Eurobodalla beachcombers and water babies have been asked to help researchers design a marine citizen scientist project.
To improve how people power is used in coastal science, a national survey was launched this week.
It is the first survey that seeks to understand why people do or do not get involved in citizen science, says Southern Cross University researcher Vicki Martin.
She has launched an appeal to people on the South Coast to respond to the survey, which will help researchers improve how they work with the community.
“Observations from ocean users and beachgoers have enormous potential to increase knowledge about marine species along Australia’s coastal regions,” Ms Martin said.
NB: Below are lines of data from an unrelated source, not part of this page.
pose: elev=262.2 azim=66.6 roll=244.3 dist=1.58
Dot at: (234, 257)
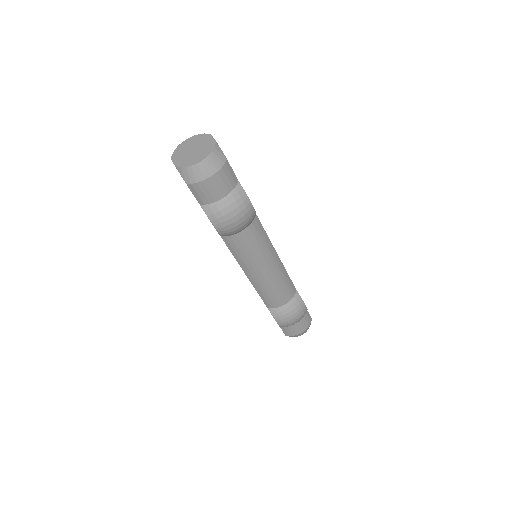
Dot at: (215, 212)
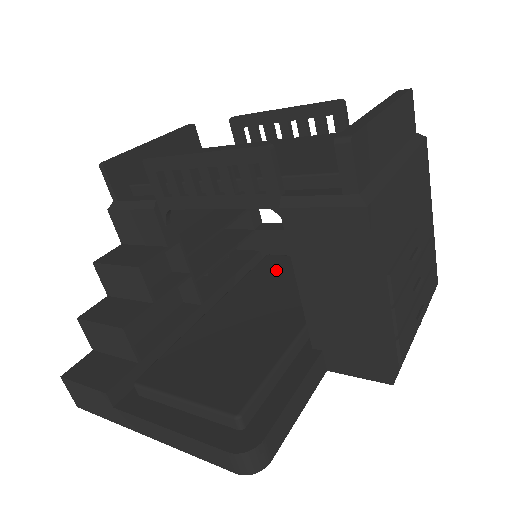
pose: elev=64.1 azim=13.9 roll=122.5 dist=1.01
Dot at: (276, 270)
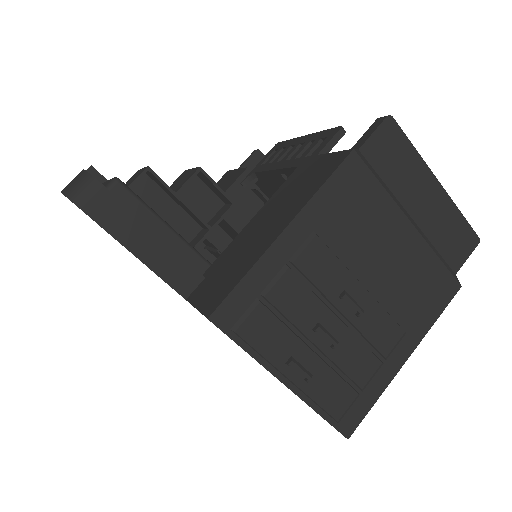
Dot at: occluded
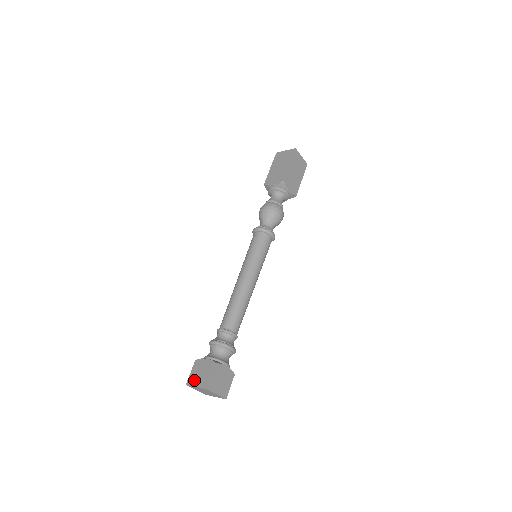
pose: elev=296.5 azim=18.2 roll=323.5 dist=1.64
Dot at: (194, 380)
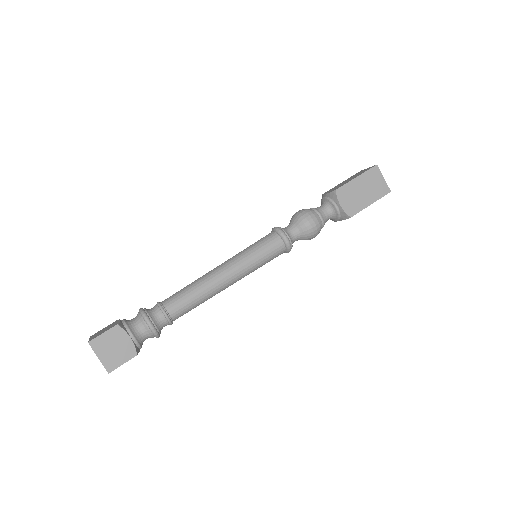
Dot at: (96, 334)
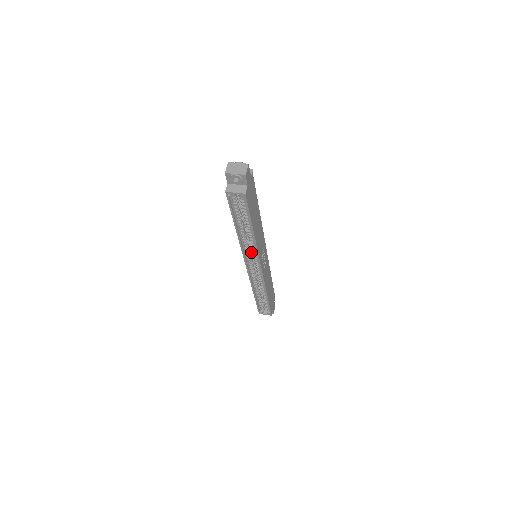
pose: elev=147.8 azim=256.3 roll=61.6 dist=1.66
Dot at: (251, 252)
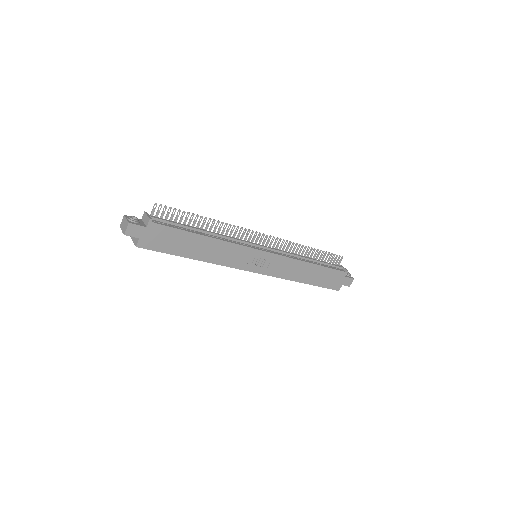
Dot at: occluded
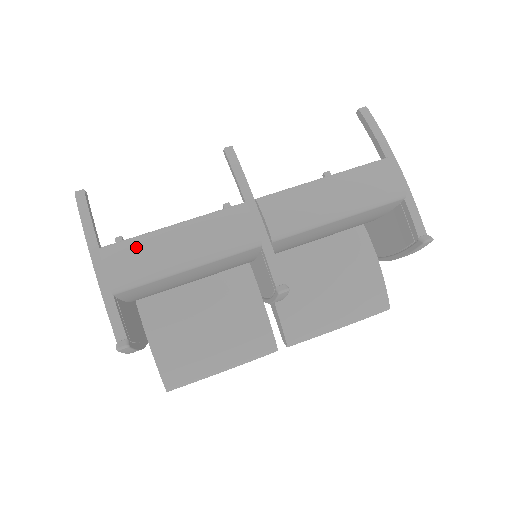
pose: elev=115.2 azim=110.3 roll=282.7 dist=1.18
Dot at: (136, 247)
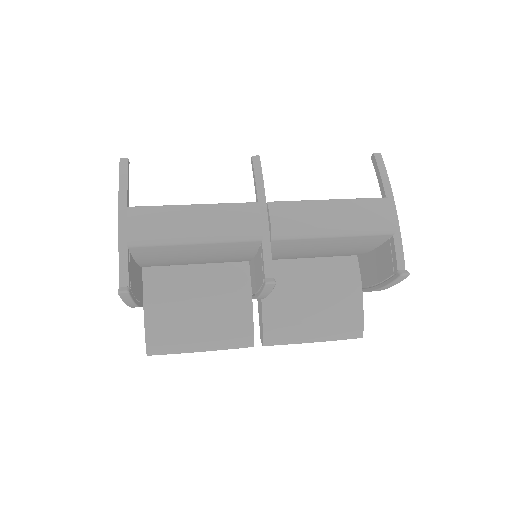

“The aim of the Marine Exchangessurvey is to find out what the public thinks about helping scientists, how they want to get involved, and how scientists can better communicate with them,” she said.
Ms Martin is a researcher and PhD candidate in the School of Environment, Science and Engineering.
“The results of the national survey will help scientists understand how to tap into the invaluable observations of those who frequent coastal regions,” she said.
“More than 85 per cent of us live within 50 kilometres of the ocean, meaning the majority of Australians use the marine environment in some way.
“Marine users include fishers, divers, surfers, beachwalkers and boaties; anyone that loves getting into or on the water.
“Public input helps improve marinescientists’ understanding about where marine species are shifting with environmental changes, such as warming ocean currents.
“Anecdotally, we know fishers and other marine users are reporting an increase in the shark activity off the east coast.
“With the southern states experiencing warmer currents than usual, people have been sighting what would normally be called northern species more regularly.
“For example, fishermen in Tasmania are now catching snapper, yellowtail kingfish and striped marlin.
“If these observations were able to be harnessed and collected in a way that patterns can be established, it would increase everyone’s understanding about marine species and changes going on in the water.”
She says digital technology is connecting individuals with scientists through the use of smart phones.
“While a small number of studies have focused on people who are already involved in citizen science projects, so far there has been no research into the general population of marine users to work out how much interest there is from the public,” Ms Martin said.
“The results of the Marine Exchanges survey will help scientists create research projects which are more interesting and engaging for the public.
“The survey team wants to hear your thoughts about public involvement in marine science regardless of whether you think it’s a good idea or not.”
Any Australian citizen or resident over the age of 15 years can participate until 20 April 2015.